UFOs and Aliens Among Us

Library of Congress                                            

 In the 1940s  and 50s reports of "flying saucers" became an American cultural phenomena. Sightings  of strange objects in the sky became the raw materials for Hollywood to present visions of potential  threats. Posters for films, like Earth vs. the Flying Saucers from 1956  illustrate these fears.  Connected to  ongoing ideas about life on the Moon, the canals on Mars, and ideas about  Martian Civilizations, flying saucers have come to represent the hopes and fears  of the modern world.          Are these alleged visitors from other  worlds peaceful and benevolent or would they attack and destroy humanity? The  destructive power of the Atomic bomb called into question the progressive potential of technology. Fear of the  possibilities for destruction in the Cold War-era proved fertile ground for  terrestrial anxieties to manifest visions of flying saucers and visitors from  other worlds who might be hidden among us in plain sight.          

Aliens Among us and Fears  of the Other

         If UFOs were visiting our world, where were these  extraterrestrials? Could they be hidden among us? Comic books and television illustrates  how the possibility of extraterrestrial visitors reflected anxieties of that era.          The  1962 comic There are  Martians Among Us, from Amazing Fantasy #15, illustrates the way fear of  extraterrestrials could reflect Cold War anxieties. In the comic, a search  party gathers around a landed alien craft, but it can find no sign of alien  beings. Radio announcers warn those nearby to stay indoors. The action shifts  to a husband and wife as he prepares to leave their home despite a television  announcer's warning to remain indoors. As he waves goodbye he reminds his wife  to stay inside. The wife however decides to slip out to the store and is  attacked and dragged off. The husband returns home and finding it empty runs  towards the telephone in a panic. In a twist, the anxious husband reveals that  he and his wife are the Martians.          The fear that there might be alien enemies in our midst  resonates with fears of Soviets and communists from the McCarthy era.  Ultimately, in this story, the humans are the ones who accost and capture the  alien woman. The shift in perspective puts the humans in the position of the  monsters.          

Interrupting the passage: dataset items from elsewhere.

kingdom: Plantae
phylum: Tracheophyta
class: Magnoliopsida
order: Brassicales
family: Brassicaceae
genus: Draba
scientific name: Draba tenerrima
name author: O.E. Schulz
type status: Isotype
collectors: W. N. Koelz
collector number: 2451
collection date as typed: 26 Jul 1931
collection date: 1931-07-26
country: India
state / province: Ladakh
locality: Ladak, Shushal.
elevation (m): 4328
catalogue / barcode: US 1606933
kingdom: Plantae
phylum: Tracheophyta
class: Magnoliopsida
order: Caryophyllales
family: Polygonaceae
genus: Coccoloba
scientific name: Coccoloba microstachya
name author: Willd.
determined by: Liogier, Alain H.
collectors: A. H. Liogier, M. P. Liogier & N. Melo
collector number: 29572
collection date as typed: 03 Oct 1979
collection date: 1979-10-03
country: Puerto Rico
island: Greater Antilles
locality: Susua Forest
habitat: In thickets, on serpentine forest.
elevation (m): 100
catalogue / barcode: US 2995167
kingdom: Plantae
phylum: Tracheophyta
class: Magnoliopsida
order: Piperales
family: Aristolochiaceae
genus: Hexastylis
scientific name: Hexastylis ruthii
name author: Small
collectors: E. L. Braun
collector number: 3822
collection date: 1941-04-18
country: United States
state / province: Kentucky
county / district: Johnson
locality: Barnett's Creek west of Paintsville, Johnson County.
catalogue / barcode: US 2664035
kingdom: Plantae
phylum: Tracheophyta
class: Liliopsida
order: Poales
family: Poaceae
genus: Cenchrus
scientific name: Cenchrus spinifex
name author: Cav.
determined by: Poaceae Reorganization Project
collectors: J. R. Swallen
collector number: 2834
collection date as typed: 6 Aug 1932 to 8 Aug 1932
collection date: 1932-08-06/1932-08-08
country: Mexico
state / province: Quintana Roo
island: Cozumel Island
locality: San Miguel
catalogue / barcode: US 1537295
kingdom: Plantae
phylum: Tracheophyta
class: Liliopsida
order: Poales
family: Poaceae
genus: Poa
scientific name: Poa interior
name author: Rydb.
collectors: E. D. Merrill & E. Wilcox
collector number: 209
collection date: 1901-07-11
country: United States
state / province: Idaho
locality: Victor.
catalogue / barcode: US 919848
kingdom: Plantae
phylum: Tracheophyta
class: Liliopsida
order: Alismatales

UFOs as Contemporary  Folklore

         Aside from  depictions of UFOs in media, UFOs are also part of American folk culture. Ideas  of aliens and flying saucers are a part of the mythology of America. You can find documentation  of these kinds of experiences in folk life collections. An interview with Howard Miller about hunting and hound dogs, collected as part of Tending the Commons: Folklife and Landscape in Southern West  Virginia collection, documents an individual's experience with a  potential UFO sighting.          In A mysterious light, a segment of an ethnographic  interview, Miller describes a strange light he saw once while hunting with his  dogs in 1966 "All at once it was daylight, and I looked up to see what  happened. There was a light about that big, going up, drifting up the hill.  When I looked and seen it just faded out. I've been in the Marines, and know  what airplane lights look like, and it was too big for that." When asked if he  knew what it was he offered, "I don't know what it was" but went on to explain,  "If there is any such thing as a UFO that's what that was." This unexplained  light on a walk in the woods is typical of many stories of these kinds of  encounters. It's not only the media that tells stories and represents these  kinds of ideas, documentation of the experiences and stories Americans tell  each other is similarly important for understanding and interpreting what UFOs meant  to 20th century America.          

Skepticism of UFOs and Alien Encounters

         Scientists and  astronomers express varying degrees of enthusiasm for the possibility of intelligent  life in the universe. However, scientists generally dismiss the idea that there  are aliens visiting Earth. In Pale Blue Dot:  A Vision of the Human Future in Space, Carl Sagan  reviews the possibilities of alien visitors to Earth, and suggests that there  is good reason to be skeptical of them. Much of Sagan's work focuses on debunking  folk stories and beliefs and tries to encourage more rigorous and skeptical  thought. He similarly discussed criticism of beliefs in alien visitors in his  earlier book, Demon  Haunted World: Science as a Candle in the Dark.          This zealous  criticism of belief in UFOs from Sagan, who was well known for his speculative  ideas about the likelihood of alien civilizations, might seem to be a  contradiction. Sagan himself had even speculated on the possibilities of visits  by ancient aliens in his essay from the early 60s Direct Contact among Galactic Civilizations by Relativistic  Interstellar Spaceflight.          How do we reconcile Sagan the skeptic with the imaginative Sagan?  Far from a contradiction, these two parts of Sagan's perspective offer a  framework for understanding him and the interchange between science and myth about  life on other worlds. Skepticism and speculative imagination come together as  two halves of the whole. It's essential to entertain and explore new ideas,  however strange, while at the same time testing and  evaluating the validity of those ideas.